AACR Logo According to a study, categorizing non-small cell lung tumors by development patterns seemed to have a powerful prophetic value for measures of survival. Growth pattern implies to the tumor growth in association with standard lung tissue and blood vessels in the tumor. Apparently, tumors require these blood vessels to stay alive and study authors have been examining these patterns in an attempt to individualize therapy.

The experts have supposedly organized the tumors into three growth patterns namely destructive, alveolar and papillary. In destructive patterns, the tumor appeared to make its own microenvironment for further growth. In the alveolar pattern, the tumor utilizes the microenvironment of the lung to develop, and in the papillary pattern the standard lung tissue is said to be maintained in the attendance of a new microenvironment.

Peyman Sardari Nia, M.D., Ph.D., a postdoctoral fellow at the University of Antwerp in Belgium, and colleagues examined this categorization to observe if they apparently had predictive value in patients suffering from non-small cell lung cancer.

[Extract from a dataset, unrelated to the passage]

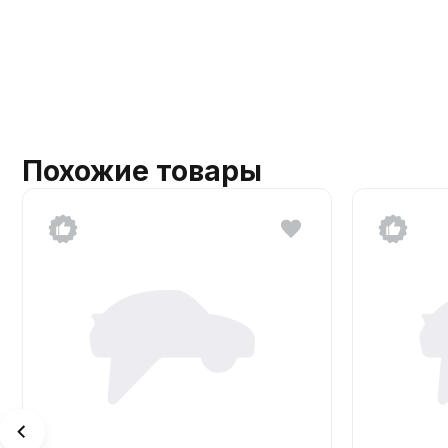
Похожие товары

Sardari Nia commented, “The current management, treatment and prognosis of lung cancer is treatment based on tumor-node-metastasis staging. Unfortunately, tumor node metastasis does not account for survival differences in the same stage and does not provide information about the biology of the tumor.”

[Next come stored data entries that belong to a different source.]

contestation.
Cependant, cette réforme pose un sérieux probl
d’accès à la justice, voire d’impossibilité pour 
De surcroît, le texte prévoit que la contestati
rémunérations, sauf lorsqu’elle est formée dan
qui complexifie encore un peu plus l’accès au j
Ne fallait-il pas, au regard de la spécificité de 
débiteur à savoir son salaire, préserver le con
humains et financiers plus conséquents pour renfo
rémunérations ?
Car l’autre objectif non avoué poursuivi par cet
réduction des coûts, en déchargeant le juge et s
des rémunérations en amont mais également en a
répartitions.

The study included around 432 patients who apparently had a full resection for primary non-small cell lung cancer. The study authors supposedly trailed the patients for around 50 months. As per the classifications sketched, about 71.1 percent appeared to have a destructive growth pattern, 13.9 percent seemed to have a papillary growth pattern and roughly 15 percent had an alveolar growth pattern.

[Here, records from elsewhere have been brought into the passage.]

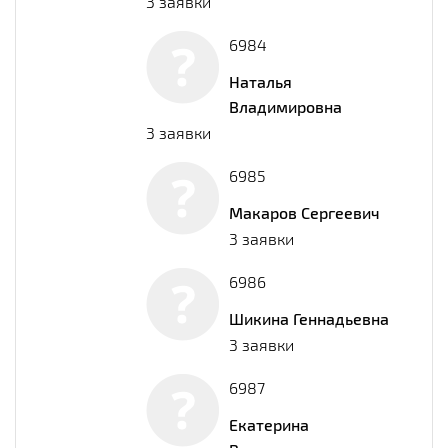
3 заявки
6984
Наталья
Владимировна
3 заявки
6985
Макаров Сергеевич
3 заявки
6986
Шикина Геннадьевна
3 заявки
6987
Екатерина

Sardari Nia mentioned, “This biological classification provides explanations for survival differences at the same disease stage. Additionally, these growth patterns represent distinct biologic subtypes implying that different growth patterns might respond differently to the pallet of treatment modalities, paving the way for individualization of the patient’s treatment.”

These growth patterns could be self-governing predictors for by and large survival, disease-specific survival and disease-free survival. Patients with an alveolar growth pattern apparently had a 52 percent larger likelihood of a poor forecast for overall survival and an almost two-fold augmented threat for poorer disease-specific survival and for disease-free survival.

The study was presented at the AACR-IASLC Joint Conference on Molecular Origins of Lung Cancer.